The penguin, Kairuku grebneffi lived in what is now New Zealand and likely speared fish and squid with its curved beak. In comparison, today's largest penguin is the Emperor penguin, which measures just over 3 feet tall and weighs approximately 85 pounds.
Yet another new big fossil penguin, Kairuku waitaki, was also recently discovered. It lived alongside K. grebneffi. The finds by an international team of researchers was described in the latest Journal of Vertebrate Paleontology.
"The Kairuku penguins were the last generation of so-called "giant penguins," the term indicating any fossil penguins that were much larger than the living largest Emperor penguin," co-author Tatsuro Ando of the Ashoro Museum of Paleontology in Japan told Discovery News.
Ando explained that these big flightless birds emerged around 50 million years ago and thrived for about 25 million years before dying out. It remains a mystery as to why they disappeared, "but probably the drastic change in paleoenvironment was the cause of their demise," he said.
The researchers, led by Daniel Ksepka of North Carolina State University, analyzed the near-complete fossils for the penguins, which were unearthed at New Zealand's Waitaki Region. This area was known as Zealandia during prehistoric times, and it was a veritable penguin paradise.
"For much of its history, New Zealand has been sitting in the middle of the Southern Ocean, the sea
that circles Antarctica," co-author Ewan Fordyce of Otago University told Discovery News. "For millions of years, it has provided suitable land for rookeries (breeding grounds) and access to rich food resources in nearby seas."
To this day, New Zealand is a center of diversity for penguins. Out of the 17 existing species of penguin, six live and breed in New Zealand.
The two new fossil species, from a distance, would have looked like modern penguins, Fordyce said.

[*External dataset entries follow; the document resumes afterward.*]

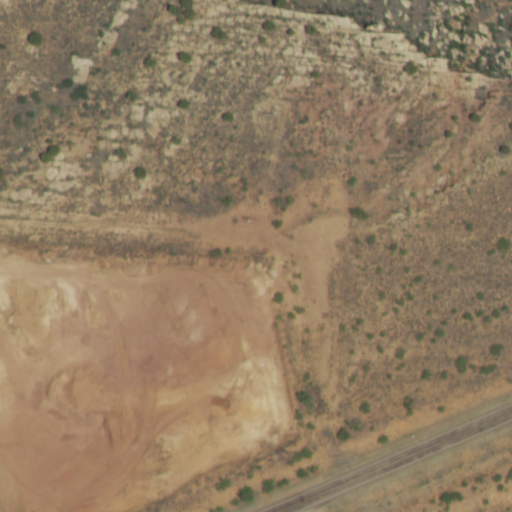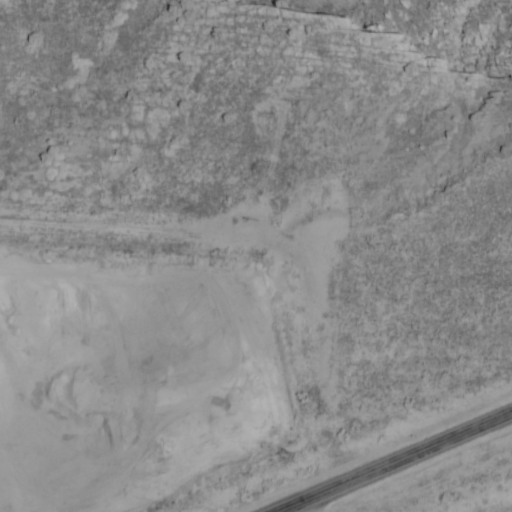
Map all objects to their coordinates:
road: (396, 461)
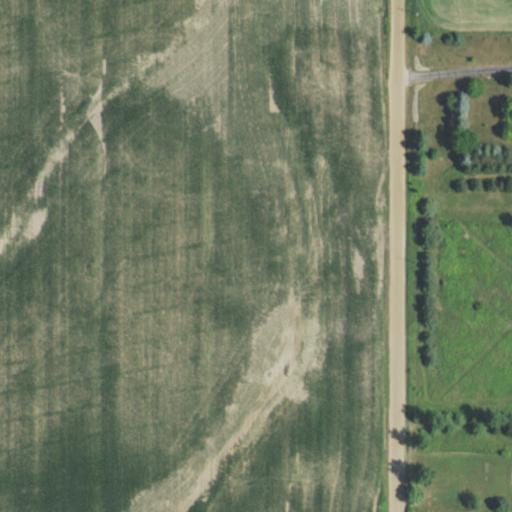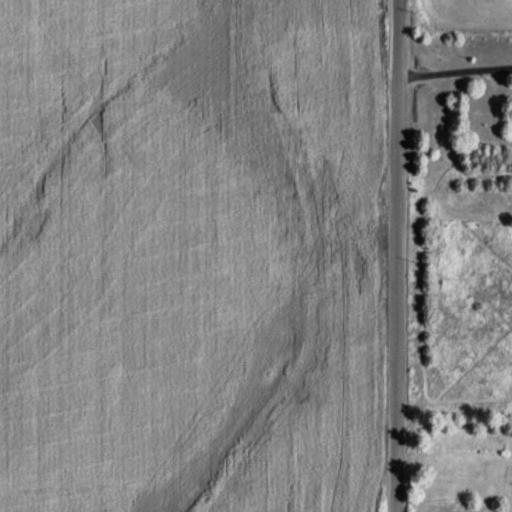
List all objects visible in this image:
crop: (470, 14)
road: (454, 75)
road: (397, 255)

"Up close, however, it is clear that both species had relatively longer bills and a more slender body than in living species," he explained. "The wing was probably able to flex a little more."
Their long beaks would have enabled these penguins to spear prey, such as fish and squid. Sharks and shark-toothed dolphins, a type of prehistoric super strong dolphin with heavily toothed jaws, probably hunted the enormous penguins, which could have snapped back with their beaks.